Старший из них держал крупные купюры перед носом Амара.
Мой брат, уставившись в пол, взял деньги и сказал:
— Хунча — о'кей. Она пойдет с вами.
Услышав это, я выскочила из дома и спряталась в сарае у соседей, за дровами, между овцами.
Мой брат стал звать меня. Меня выдала соседка:
— Если ты ищешь Урмилу, то она у нас в овчарне.
— Урмила! — строго позвал меня Амар. И я поняла, что пропала. Опустив голову, я пошла к нему.
— Если ты уважаешь меня и нашу семью, то пойдешь с ними. Тогда мы сможем отдать долги и купить лекарства для баузу. Сделай это для нас. Ты спасешь жизнь всем нам.
У меня не было выбора, и я это знала. Я должна была сделать это ради моей семьи. Я смотрела на свои новые шлепанцы, на мою маму и понимала, что придется уходить.
Мужчины снова надели свои темные очки, сели на свои мотоциклы и уехали. Длинный хвост пыли тянулся за ними.
После обеда брат сказал мне, чтобы я собрала свои вещи. Мама начала плакать. Я завернула в платок свое пестрое летнее платьице и синюю курта, длинную тунику, которую носят со штанами. На мне была та же рубашка, что и вчера.

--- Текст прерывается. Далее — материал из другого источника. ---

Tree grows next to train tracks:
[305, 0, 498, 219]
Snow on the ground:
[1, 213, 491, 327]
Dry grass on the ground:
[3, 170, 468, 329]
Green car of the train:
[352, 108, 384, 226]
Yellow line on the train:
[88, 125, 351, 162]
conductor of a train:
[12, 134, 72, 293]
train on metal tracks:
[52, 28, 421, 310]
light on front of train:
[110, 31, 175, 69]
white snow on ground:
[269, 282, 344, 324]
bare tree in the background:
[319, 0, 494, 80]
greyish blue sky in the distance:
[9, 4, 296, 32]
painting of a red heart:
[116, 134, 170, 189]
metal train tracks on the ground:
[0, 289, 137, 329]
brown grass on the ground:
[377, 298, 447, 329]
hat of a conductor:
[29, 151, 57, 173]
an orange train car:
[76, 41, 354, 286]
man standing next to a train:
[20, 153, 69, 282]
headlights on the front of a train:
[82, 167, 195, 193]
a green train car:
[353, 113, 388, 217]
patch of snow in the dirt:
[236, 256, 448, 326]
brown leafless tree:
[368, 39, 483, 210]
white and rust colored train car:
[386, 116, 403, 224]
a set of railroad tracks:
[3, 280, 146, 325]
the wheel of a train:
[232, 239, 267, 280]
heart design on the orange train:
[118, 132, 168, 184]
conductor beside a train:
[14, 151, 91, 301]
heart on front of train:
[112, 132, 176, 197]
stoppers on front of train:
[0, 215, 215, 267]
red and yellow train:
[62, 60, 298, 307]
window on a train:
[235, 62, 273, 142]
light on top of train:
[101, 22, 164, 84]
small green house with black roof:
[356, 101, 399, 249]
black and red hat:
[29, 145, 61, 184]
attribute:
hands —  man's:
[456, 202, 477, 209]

Больше у меня все равно ничего не было.
Моя мать плакала, Бисрами плакала, и я плакала тоже. Амар схватил меня за руку и потащил за собой, прочь от нашего дома, прочь от остальных людей.

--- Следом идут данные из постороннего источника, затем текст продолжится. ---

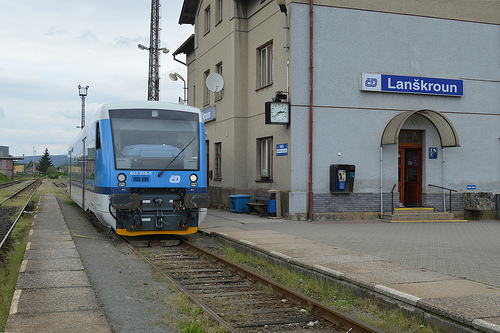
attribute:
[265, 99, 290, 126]
clock — square, face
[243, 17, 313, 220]
wall — building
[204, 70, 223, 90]
satellite dish — white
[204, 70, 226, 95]
satellite dish — white, large, round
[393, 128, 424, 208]
door — dark , red colored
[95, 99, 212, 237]
train front — blue, white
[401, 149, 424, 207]
door — red 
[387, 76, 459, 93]
writing — white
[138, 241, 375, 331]
track — railroad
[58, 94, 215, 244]
train — blue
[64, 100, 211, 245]
train — dark green, yellow, lower part, blue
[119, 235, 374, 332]
track — railroad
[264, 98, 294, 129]
clock — black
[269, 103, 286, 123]
face — white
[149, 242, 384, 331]
tracks — rusted, metal, train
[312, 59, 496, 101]
sign — blue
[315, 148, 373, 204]
metal protector — dark, hood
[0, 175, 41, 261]
track — railroad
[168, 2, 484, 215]
building — side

Солнце уже опустилось низко над джунглями. Сверчки в рапсовых полях стрекотали так же громко, как и всегда. Хижины, деревня, поля и деревья выглядели как обычно. Собаки лаяли, коровы жевали жвачку, лежа на песке, четыре пестрых поросенка носились по дороге. Но для меня с этого январского дня 1996 года уже ничего не будет так, как раньше.
ПАНИ — ВОДАЯ проплакала всю дорогу. Может быть, с парой небольших перерывов, чтобы набрать побольше воздуха. Слезы попадали мне в рот, бежали по подбородку и шее. Нос заложило так, что я едва могла дышать. Я тяжело дышала и хрипела, но это никого не волновало. До Ламахи, ближайшего маленького городка, нам пришлось идти пешком больше двух часов. Я, спотыкаясь, брела по пыльной дороге. Когда я замедляла шаг, Амар силой тащил меня дальше.